_Problem statement:_ Should an entry include a picture, omit the picture and still repeat everything else exactly.

_Information provided:_
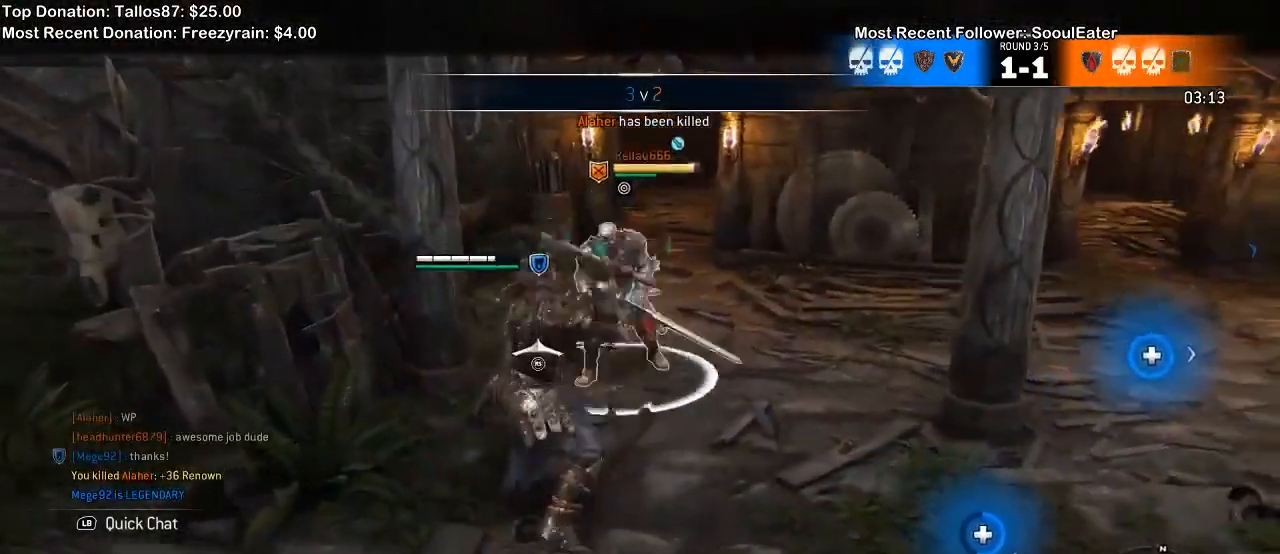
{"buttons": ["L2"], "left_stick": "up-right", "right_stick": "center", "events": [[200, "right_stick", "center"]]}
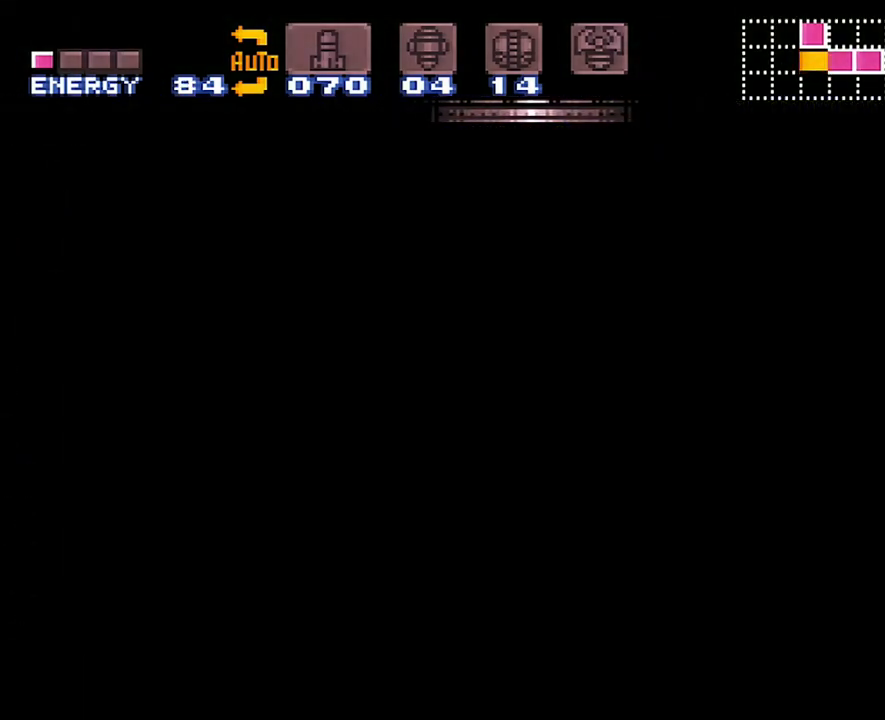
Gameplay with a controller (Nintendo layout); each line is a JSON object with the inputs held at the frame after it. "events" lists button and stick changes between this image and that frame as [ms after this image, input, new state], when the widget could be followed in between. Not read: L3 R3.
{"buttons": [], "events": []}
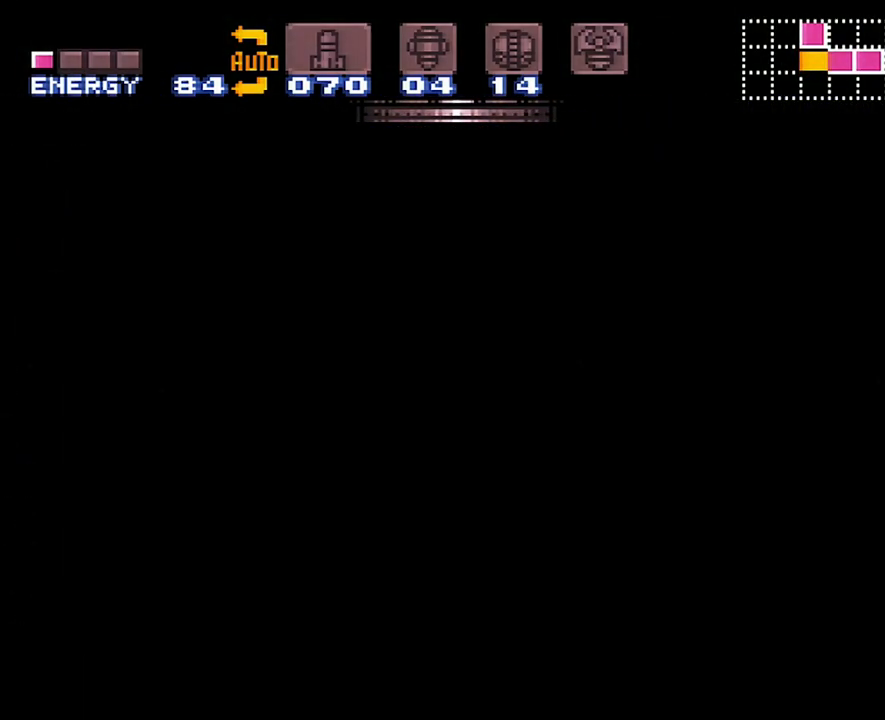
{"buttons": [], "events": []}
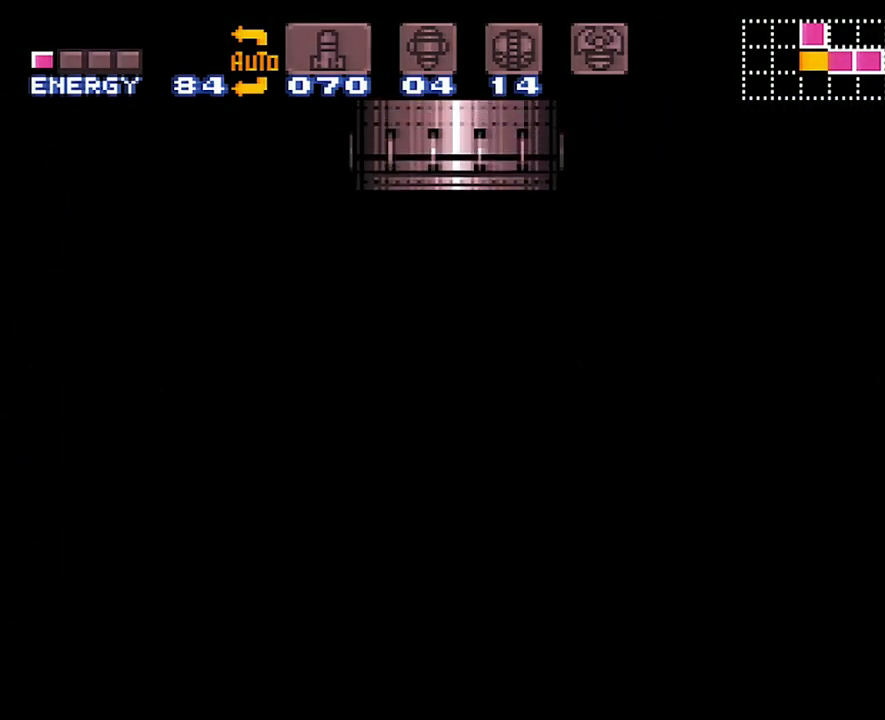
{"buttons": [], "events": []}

_Result for this task:_
{"buttons": ["L2"], "left_stick": "up-right", "right_stick": "center", "events": [[200, "right_stick", "center"]]}
Gameplay with a controller (Nintendo layout); each line is a JSON object with the inputs held at the frame after it. "events" lists button and stick changes between this image and that frame as [ms after this image, input, new state], when the widget could be followed in between. Not read: L3 R3.
{"buttons": [], "events": []}
{"buttons": [], "events": []}
{"buttons": [], "events": []}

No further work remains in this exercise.